The Catholic Diocese said there are four main signs of the demonic:
- Speaking languages otherwise unknown to the person
- Demonstrating strength beyond the normal capacity of the person
- Elevated perception and having knowledge about things they shouldn’t
- Resisting anything sacred
Father Vincent Lambert from Brookville, Indiana, said the final sign could cause a person to become violent and show manifestations. Manifestations are anything from eyes turning black, eyes rolling in the back of their head, foaming at the mouth, or bodily contortions.
Father Lambert is a priest, but also a trained exorcist. He had been a priest for fourteen years before he was appointed in 2005 to be the exorcist by the Diocese of Indianapolis.
“I tell people I got the job because I was at the wrong place at the wrong time,” Father Lambert said.
He trained in Rome for three months with the Franciscan priest participating in 40 exorcisms.
Father Lambert said he is seeing an increase in people wanting to get exorcisms, as well as seeing an increase in priests being trained by the Vatican.
“As faith is in decline, there may be more people who open themselves up to the reality of evil,” Father Lambert said.
In order to know if an exorcism needs to be performed, Catholic priests must follow certain protocols and need to ask a series of questions.
“Exorcists are trained to be skeptics, I should be the last one to believe that a person is up against the forces of evil,” Father Lambert said.
Exorcists must take into consideration mental health, if the person is on medication, what experts in the medical field notice in their patient that’s out of the ordinary, and also if the person has an obsession with the topic of evil.
Father Lambert said an exorcism is always about a battle of faith.
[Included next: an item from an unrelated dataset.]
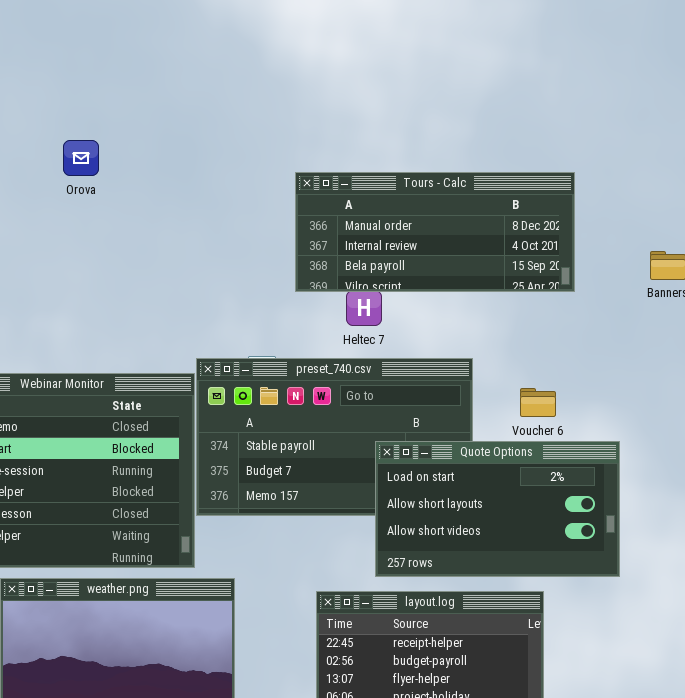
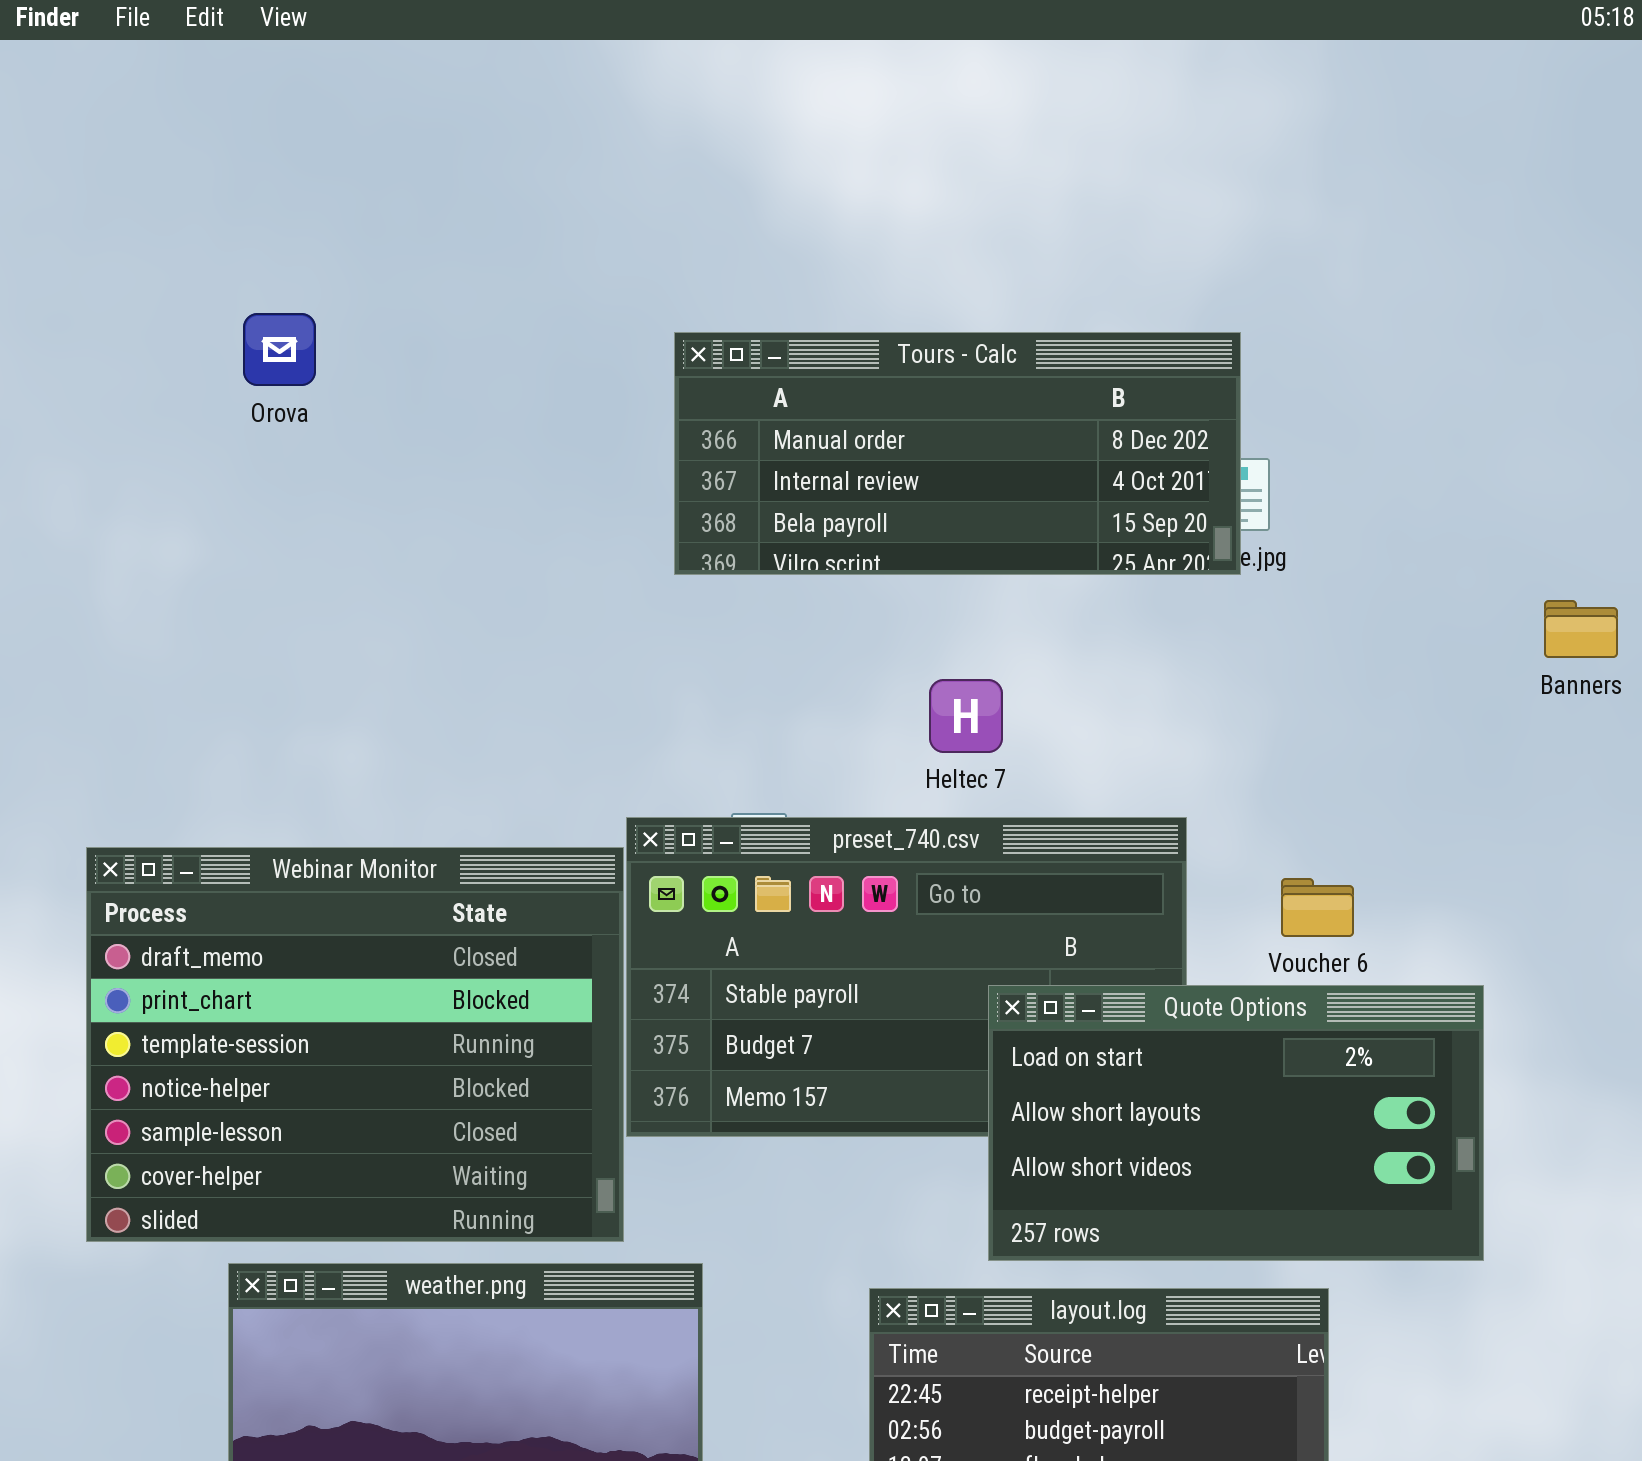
Orova: [63,140,99,176] -> [243,313,316,386], moved
Tours - Calc: [295,172,575,292] -> [674,332,1241,575], moved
His advice for anyone who may think they are experiencing a demonic prescience to go talk to their diocese first and then they will make the decision if an exorcist will be needed.
He said it is important to leave an exorcism up to a professional.
“If one truly is possessed and somebody does an exorcism perhaps well-intentioned but you're not willing to see it all the way through then you can take a situation that's pretty bad you can make it even worse,” Father Lambert said.
It is also up to people to decide whether to believe in it all.
“As an exorcist, I can present what the church believes but then it’s up to people to decide what to do with that,” Father Lambert said.